### WHAT TO WORK ON:
Set down each line of the records once more, precisely, and omit the pictures.

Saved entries
= = = =
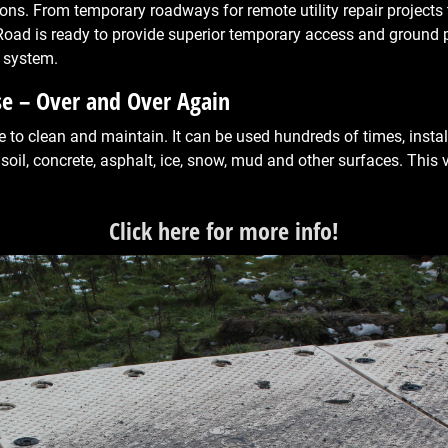
ions. From temporary roadways for remote utility repair project
Road is ready to provide superior temporary access and ground 
 system.
se – Over and Over Again
to clean and maintain. It can be used hundreds of times, install
 soil, concrete, asphalt, ice, snow, mud and other surfaces. This 
Click here for more info!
= = = =
### SOLUTION:
ions. From temporary roadways for remote utility repair project
Road is ready to provide superior temporary access and ground 
 system.
se – Over and Over Again
to clean and maintain. It can be used hundreds of times, install
 soil, concrete, asphalt, ice, snow, mud and other surfaces. This 
Click here for more info!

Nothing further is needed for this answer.